Bu bayana şunu da hatırlatmak istiyoruz; Derin devleti de sen ve senin gibilerin seroku olan Öcalan daha iyi biliyor! PKK'yi Öcalan'a kurduran yüzbaşı pliot Necati, Öcalan'ın kayınbabası ve MİT'in kadrolu elemanı Ali Yıldırım'a sorsanız derin devletin ne olduğunu size çok güzel anlatırlar. Ankara'nın karanlık dehlizlerinde MİT tarafından kurdurulan PKK'nin, sol kökenli olanları dahil, Kürd cemaat ve örgütlerinin başına nasıl musallat ettiklerini, saldırtıklarını, Kürd halkını nasıl perişan ettiklerini ve şimdi de yine MİT'in eliyle nasıl tasfiye edilmek istendiğini, görmek istemeyen idrakı körelmiş kör gözlere neyi anlatsan boştur!
Hizbullah cemaati, içinde bulunduğunuz sözde barış sürecinde olmayı da, senin gibilerin kararıyla olmasını zül addeder. Hizbullah cemaati sizin neyinize güvenecek! İnsanların yüzüne başka, arkasında başka şeyler konuşursunuz. Yalan, iftira sizin için vak’ayi adiye haline gelmiş. Güvenirlilik, emin olma sizin yanınızda aptallığın göstergesidir. Velhasılıkelam sizin benzeriniz de kaypak, ahdu soz nedir bilmeyen, yalan makinası gibi çalışan bir örgüt, anlayış dünyada yoktur ve gelmeyecektir de!
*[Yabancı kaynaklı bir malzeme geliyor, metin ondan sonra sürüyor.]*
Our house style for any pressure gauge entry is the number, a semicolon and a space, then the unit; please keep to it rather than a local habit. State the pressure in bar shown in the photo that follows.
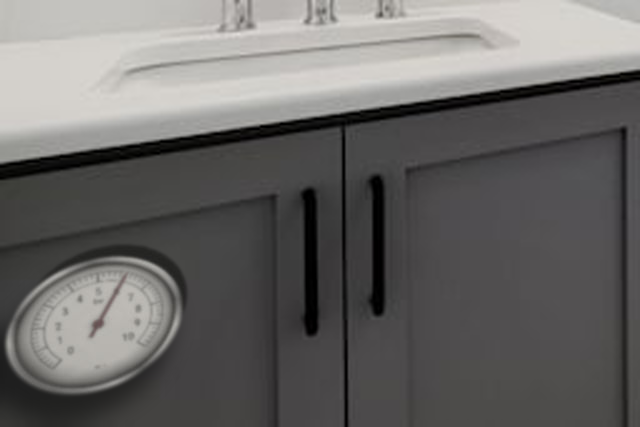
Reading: 6; bar
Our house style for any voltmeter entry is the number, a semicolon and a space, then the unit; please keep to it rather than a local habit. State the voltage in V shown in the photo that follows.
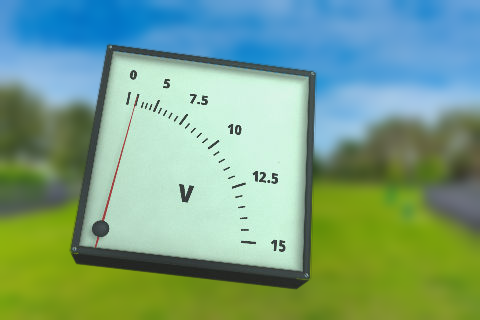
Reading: 2.5; V
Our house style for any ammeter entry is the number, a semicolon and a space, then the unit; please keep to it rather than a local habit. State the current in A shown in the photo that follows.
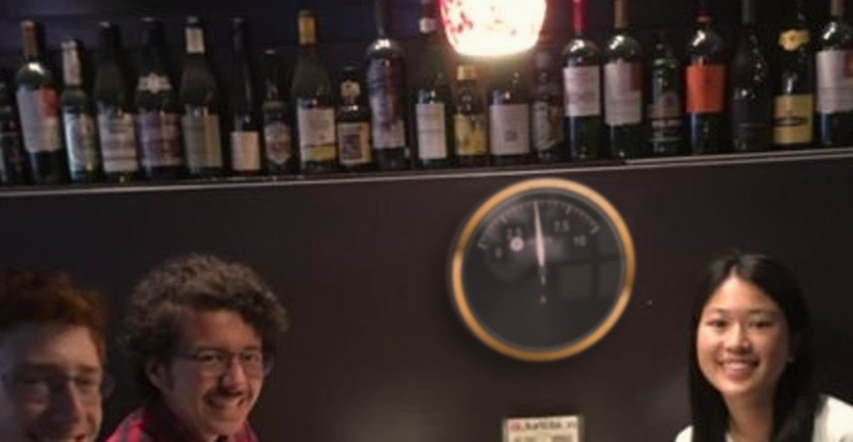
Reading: 5; A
Söz konusu kadının a haber’de yayınlanan Hizbullah’a yönelik küstahça sözleri…
DİCLE ÜNİVERSİTESİ'NDE YAŞANANLAR HİZBULLAH İLE DERİN DEVLETİN PROVAKASYONU, HİZBULLAH KÜRTLERDEN HELALLİK İSTESİN!
Dicle Üniversitesi'nde yaşananlar bir provokasyon. Ama bu Kürt gençlerinin provokasyonu değildir. Hizbullah ile derin devlet içerisinde olan güçlerin ortak çalışması olarak değerlendiriyorum. Hizbullah bu noktada Kürt halkına karşı çok ciddi suçlar işlemiştir ve Kürt halkının affedebileceği bir noktada değildir. Önce hakikaten bu sürece doğru özeleştiri ile yaklaşsın, Kürt halkından bir helallik istesin. Onsan sonra sürece dahil olur olmaz o ileriki tartışma.